__Set exercise__: Render this sentence from the interview below in Spanish: "We've always used what we make on merch to bankroll our touring operations."

__Source__:
%%

Ten thousand views on YouTube, no question.

Do you envision commercial radio being a long-term, forever-lasting way of people finding out about new music?  What about satellite radio?

I don't know if it'll last forever; for the time being, I think it [commercial radio] probably serves a lot of people that still refuse to get on board with the new technology, or people that enjoy a certain type of music.  I never listen to it, but then again, why would I?  They aren't playing what I want to listen to.  I never listened to it when they played my own music!  Satellite radio seems like a better alternative in the long run, since it basically presents an endless spectrum of possibilities in terms of different formats, etc. etc.  But I think it might have to reach a point where, you know, you'd buy a jambox at Target with the subscription to the service built-in or whatever.  Your car stereo, your home stereo, that kind of thing.  They may already be doing things like that.  I know some new cars come with XM [Radio] for a limited trial period, for example.  I'm not super well-informed about the different choices available, obviously.

In a recent interview I read with Lance Bass, formerly of N*SYNC, he mentioned merchandising to be why he is in a great place financially; not selling tens of millions of albums nor playing arenas and stadiums.  Is this a sentiment that sounds true?

Sure.  We've always used what we make on merch to bankroll our touring operations.  We put a great deal of care into what we offer in "Merch World" and the way in which it's presented.  Obviously, a group like N*SYNC is in the toy business and the lunchbox business as much as they are in the music business, by nature of what they do and who their audience is.  Not many 30-year-old dudes are in the market for a Superdrag lunchbox.

Any advice for someone looking to develop a fan base here and now in 2007?

Having great songs and having something to say are two key factors.

%%

[Stored entries]
%%

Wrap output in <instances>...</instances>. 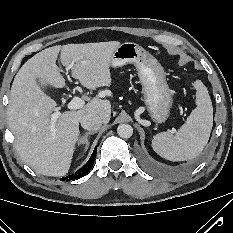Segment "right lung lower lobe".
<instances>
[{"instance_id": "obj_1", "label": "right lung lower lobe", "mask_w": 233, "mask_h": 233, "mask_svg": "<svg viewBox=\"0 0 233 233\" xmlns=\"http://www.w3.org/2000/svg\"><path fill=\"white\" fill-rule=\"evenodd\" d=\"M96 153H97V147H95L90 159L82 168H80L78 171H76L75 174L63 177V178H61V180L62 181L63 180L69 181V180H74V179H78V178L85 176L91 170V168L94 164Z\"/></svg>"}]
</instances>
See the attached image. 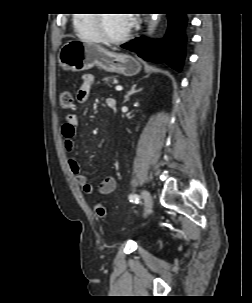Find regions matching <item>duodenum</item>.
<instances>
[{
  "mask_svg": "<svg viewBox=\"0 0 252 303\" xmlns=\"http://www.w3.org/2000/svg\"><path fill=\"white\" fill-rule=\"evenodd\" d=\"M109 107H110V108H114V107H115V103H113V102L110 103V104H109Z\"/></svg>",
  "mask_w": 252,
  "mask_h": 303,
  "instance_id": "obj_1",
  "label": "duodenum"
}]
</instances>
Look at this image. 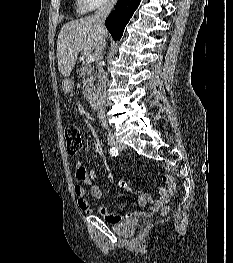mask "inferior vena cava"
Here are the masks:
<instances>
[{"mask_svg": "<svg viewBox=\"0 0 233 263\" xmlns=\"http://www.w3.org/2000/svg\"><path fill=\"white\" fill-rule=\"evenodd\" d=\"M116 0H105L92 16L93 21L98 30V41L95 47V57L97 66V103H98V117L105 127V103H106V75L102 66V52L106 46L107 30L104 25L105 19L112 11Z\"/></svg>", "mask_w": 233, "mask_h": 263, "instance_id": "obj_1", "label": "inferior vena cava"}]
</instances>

%%

__Expected answer__: Siempre hemos usado lo que ganamos con la mercancía para financiar nuestras giras.